I think you need to get a job and somewhere to live on your own, since you can’t rely on him for financial or emotional support.

cerisepanther73 · 26/02/2024 15:17

@PollyfillaPrincess

You need to focus on therapy and good quality therapy to address what you experinced as a child,

Octonaut4Life · 26/02/2024 15:19

You're nauseated by him touching you because your subconscious knows what your conscious mind seems to be rejecting... This guy is a walking red flag and you need to get rid.

Aquamarine1029 · 26/02/2024 15:23

Jack is a man you happened to have a baby with, and that's all he should ever be. The two of you don't work together, and it's never going to work. End it permanently before all of this toxicity impacts your child.

LittleGreenDragons · 26/02/2024 15:23

You've said he's useless with money so you will never be financially stable.

You've said he smokes weed so will probably end up an addict, and end up financially unstable.

Not someone you (or anyone) should be with imo, especially with a child to provide for. Forget joint counselling, forget him, enjoy your life.

PollyfillaPrincess · 26/02/2024 15:43

I suppose the issue is that I do like him in many ways, and I don't think he is a terrible person. He's had a shitty childhood, and it seems to have made him inherently selfish. He tries his best not to be, but when he's stressed it all goes out of the window, and then I struggle not to take it personally when he's smoked away money he should be putting towards giving our child a better quality of life.

I do have a job and I have found somewhere to live now, it's just going to be difficult to manage on my own.
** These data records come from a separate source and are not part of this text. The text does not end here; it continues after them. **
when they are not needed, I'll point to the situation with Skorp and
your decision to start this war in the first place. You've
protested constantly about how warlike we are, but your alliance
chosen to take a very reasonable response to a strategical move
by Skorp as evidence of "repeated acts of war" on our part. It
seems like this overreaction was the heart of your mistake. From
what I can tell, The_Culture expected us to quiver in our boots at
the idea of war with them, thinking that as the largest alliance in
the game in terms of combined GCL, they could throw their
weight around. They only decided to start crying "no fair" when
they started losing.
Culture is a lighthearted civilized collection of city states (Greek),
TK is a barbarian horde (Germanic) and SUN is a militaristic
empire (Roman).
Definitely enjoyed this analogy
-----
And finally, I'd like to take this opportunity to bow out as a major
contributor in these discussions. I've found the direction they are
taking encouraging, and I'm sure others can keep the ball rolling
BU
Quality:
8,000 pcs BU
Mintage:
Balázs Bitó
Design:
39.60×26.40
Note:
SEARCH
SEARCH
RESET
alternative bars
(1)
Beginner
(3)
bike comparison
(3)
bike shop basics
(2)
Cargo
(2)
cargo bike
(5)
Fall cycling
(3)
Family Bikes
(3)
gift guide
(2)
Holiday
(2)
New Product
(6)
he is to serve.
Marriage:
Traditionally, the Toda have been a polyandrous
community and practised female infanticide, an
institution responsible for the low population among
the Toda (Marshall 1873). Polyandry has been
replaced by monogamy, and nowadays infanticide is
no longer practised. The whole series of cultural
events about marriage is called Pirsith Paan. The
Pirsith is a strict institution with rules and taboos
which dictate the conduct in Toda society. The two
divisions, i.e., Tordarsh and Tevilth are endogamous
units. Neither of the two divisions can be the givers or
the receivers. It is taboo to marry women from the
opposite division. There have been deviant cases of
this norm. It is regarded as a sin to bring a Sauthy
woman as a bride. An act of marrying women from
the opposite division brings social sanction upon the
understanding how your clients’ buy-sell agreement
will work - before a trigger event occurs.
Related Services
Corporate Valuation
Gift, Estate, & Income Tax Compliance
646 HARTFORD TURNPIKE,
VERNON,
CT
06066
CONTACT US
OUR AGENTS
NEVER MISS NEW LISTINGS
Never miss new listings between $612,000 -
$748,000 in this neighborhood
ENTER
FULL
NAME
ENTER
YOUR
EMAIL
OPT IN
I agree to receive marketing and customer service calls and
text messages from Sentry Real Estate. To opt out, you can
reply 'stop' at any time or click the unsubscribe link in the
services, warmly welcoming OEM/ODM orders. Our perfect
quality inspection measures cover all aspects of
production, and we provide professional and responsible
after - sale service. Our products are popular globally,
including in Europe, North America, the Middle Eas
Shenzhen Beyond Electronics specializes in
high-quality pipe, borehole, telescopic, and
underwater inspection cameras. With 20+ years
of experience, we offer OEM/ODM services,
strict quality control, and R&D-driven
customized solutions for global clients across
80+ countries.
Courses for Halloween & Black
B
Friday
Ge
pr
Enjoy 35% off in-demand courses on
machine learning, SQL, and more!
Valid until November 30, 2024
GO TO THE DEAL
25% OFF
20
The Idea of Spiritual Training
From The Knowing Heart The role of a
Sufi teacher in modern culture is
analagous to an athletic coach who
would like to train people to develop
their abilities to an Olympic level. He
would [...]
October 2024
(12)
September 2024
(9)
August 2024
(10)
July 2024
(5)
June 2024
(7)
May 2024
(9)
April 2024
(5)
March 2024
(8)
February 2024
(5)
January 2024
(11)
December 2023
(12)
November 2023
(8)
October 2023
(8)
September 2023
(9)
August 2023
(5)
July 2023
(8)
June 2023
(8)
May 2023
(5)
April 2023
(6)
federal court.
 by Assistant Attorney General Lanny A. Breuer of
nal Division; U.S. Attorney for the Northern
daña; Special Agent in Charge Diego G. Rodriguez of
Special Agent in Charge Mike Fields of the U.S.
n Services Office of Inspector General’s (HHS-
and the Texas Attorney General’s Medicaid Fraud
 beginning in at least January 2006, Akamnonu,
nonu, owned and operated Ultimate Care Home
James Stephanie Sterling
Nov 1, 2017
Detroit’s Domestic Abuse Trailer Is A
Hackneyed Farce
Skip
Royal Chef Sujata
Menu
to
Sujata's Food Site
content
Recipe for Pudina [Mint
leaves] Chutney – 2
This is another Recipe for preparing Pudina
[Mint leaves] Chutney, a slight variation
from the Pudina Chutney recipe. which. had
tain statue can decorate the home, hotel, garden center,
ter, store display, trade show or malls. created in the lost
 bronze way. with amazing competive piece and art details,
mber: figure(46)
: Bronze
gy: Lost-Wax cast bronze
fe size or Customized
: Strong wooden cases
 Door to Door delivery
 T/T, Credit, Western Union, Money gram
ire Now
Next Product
It's an extra £400 a month.

When he's not being irresponsible and selfish, I do like him, and our son is besotted with him. He's much more settled when he isn't spending days on end away from either of us.

We have had some really nice family times and 'date nights' in. I just can't seem to forgive his financial irresponsiblity when I really needed him to step up.

OP posts:
DoYouWantToStartACultWithMe · 26/02/2024 15:53

I didn't even read all of that to know that it's an unsalvageable shit show.

It's a mess that can't be undone I think. Just separate and get it over with, with the least amount of trauma involved.

LittleGreenDragons · 26/02/2024 17:09

I suppose the issue is that I do like him in many ways, and I don't think he is a terrible person
It's fine to like someone - as a friend. It's not fine to impose someone who won't grow up and behave as a fully functioning adult on your child. Someone who won't provide for them, someone who thinks it's okay to spend money on drugs instead of food or rent. To put it bluntly, if you stay and live with this man you are also abusing your child by not protecting him. Social Services could get involved if a neighbour calls them regarding the drugs. So tell me honestly - is this person worth it? Are you willing to accept the title of being an abusive person yourself because "you like him"? And yes, I am being harsh.